Quando me deparei com a chamada de capa da muito importante revista francesa Opéra Magazine fiquei emocionado: “Bruno de Sá, o sopranista vindo do Brasil”.
Lembro-me dele, nos tempos da fabulosa era Luiz Fernando Malheiro no Theatro São Pedro de São Paulo: muito jovem, com voz admirável e um sentido musical perfeito. Depois de sua experiência ali, Bruno de Sá mudou-se para a Europa, onde sua carreira brilha cada vez mais.
Opéra Magazine consagrou-lhe duas páginas de entrevista, por ocasião de seu primeiro recital em disco, Roma Travestita, a ser lançado pela Warner Classics, e celebrou o fato de que “a carreira de um dos artistas mais promissores do momento decola”.
Fez também uma biografia sublinhando o papel de sua formação no Brasil: “Nascido em Santo André, no subúrbio de São Paulo, no dia 29 de novembro de 1989. Iniciou sua carreira profissional quando ainda era estudante em São Paulo, em 2013 onde, dois anos depois, aborda o papel de Sesto (La clemenza di Tito) no Theatro São Pedro. Arrebata, em 2016, o Primeiro Prêmio, o Prêmio do Público e o Prêmio Festival de Manaus no Concurso Brasileiro de Canto Maria Callas. Na Europa, integra, em 2019, a trupe de jovens artistas do Teatro da Basiléia (Theater Basel). Entre suas produções recentes mais marcantes: Carlo II il Calvo, de Porpora (Bayreuth, 2020 & 2021) e Il primo homicidio de Scarlatti (Salzburg & Montpellier, 2021)”.
Alguns trechos de sua entrevista:
(Sobre o revival de Allessandro nell’Indie, no dia 7 de setembro, em Bayreuth): "Como em sua criação, em 1730, Alessandro nelle Indie será interpretado por uma distribuição inteiramente masculina. Eu cantarei o papel de Cleofide – papel muito tenso nos recitativos, muito menos nas árias, o que não é habitual – numa montagem de Max Emanuel Cencic. Lamento apenas que, para ser verossímil em Cleofide, tenha que raspar minha barba!”
O jornalista pergunta: “Você se prestaria a cantar Giulietta em cena, diante de um Romeo feminino? [Na ópera de Bellini, os dois papéis são destinados a mulheres.]

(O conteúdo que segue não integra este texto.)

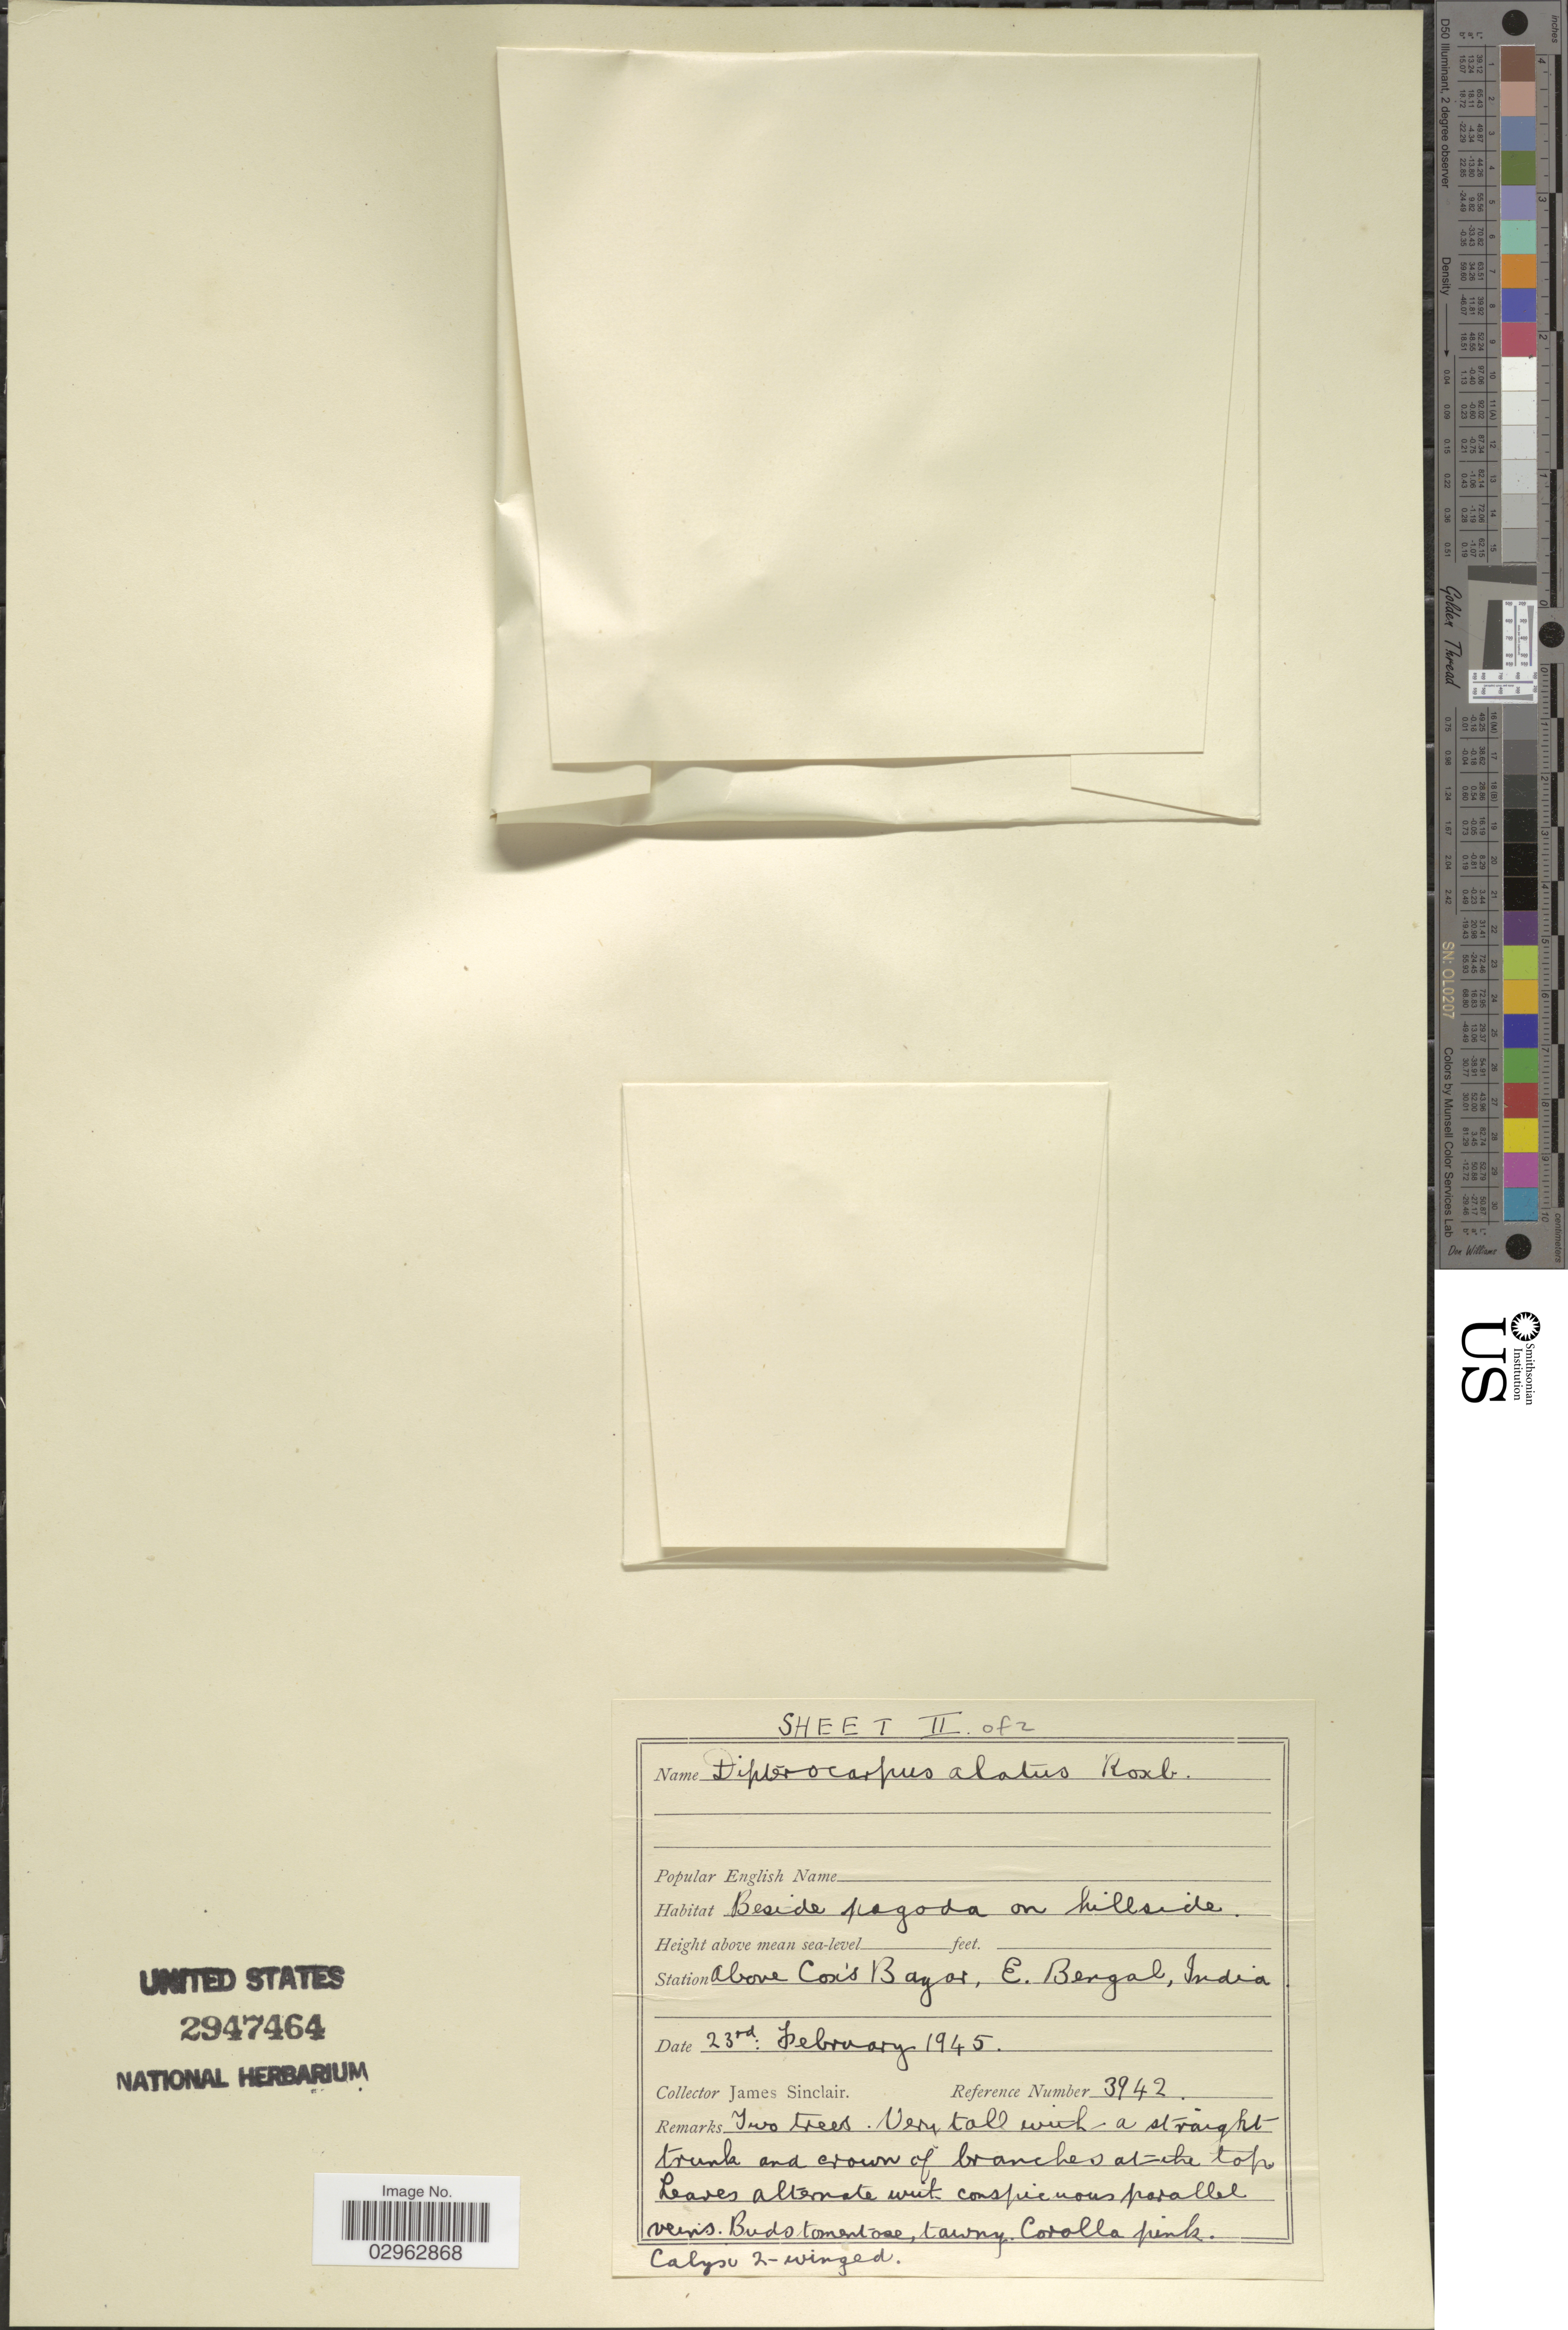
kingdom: Plantae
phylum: Tracheophyta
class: Magnoliopsida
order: Malvales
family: Dipterocarpaceae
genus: Dipterocarpus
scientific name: Dipterocarpus alatus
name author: Roxb.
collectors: J. Sinclair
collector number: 3942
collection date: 1945-02-23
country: Bangladesh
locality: Station above Cox's Bazar, E. Bengal, India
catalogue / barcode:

"Sem dúvida! Penso até que seria um conceito extraordinário, inteiramente no clima dos dias de hoje, que interroga a fluidez dos gêneros e sua não-compartimentação. Acho o mundo lírico muito conservador e hipócrita: acham normal que uma mulher cante um papel de homem, mas o contrário parece impossível, ou aceitável apenas num contexto ridículo ou paródico. Mas em que seria absurdo que um soprano masculino cante um papel de mulher não escrito para um castrato? Nossa época gosta de enfiar os indivíduos em compartimentos, as justificações apresentadas são a tradição, ou a intenção do compositor, mas é claro que se trata apenas de preconceitos sexistas. Para mim, todo artista que disponha das capacidades vocais exigidas por um papel tem direito de cantá-lo, sem consideração de gênero. Em Mozart, por exemplo, não vejo diferença alguma entre as partes escritas para castrato e para soprano feminino. Veja o moteto Exultate, Jubilate, que todas as mulheres cantam: foi, entretanto, estreado por Venanzio Rauzzini, o primeiro Cecilio (Lucio Silla), e ninguém diz nada contra isso! Ao lado de Sesto, Cecilio e Idamante (Idomeneo), que eu já cantei, eu estaria perfeitamente interessado por Pamina (Die Zauberflöte), a Condessa Almaviva (Le nozze di Figaro) ou Despina (Cosi fan tutte). Resta saber que teatro me proporia esses papéis... Uma coisa é certa: se eu me lançar num deles, farei com toda a seriedade exigida, trazendo minha cor particular, mas também minha sensibilidade e minha emoção. Não quero ser tomado por um monstro de circo!”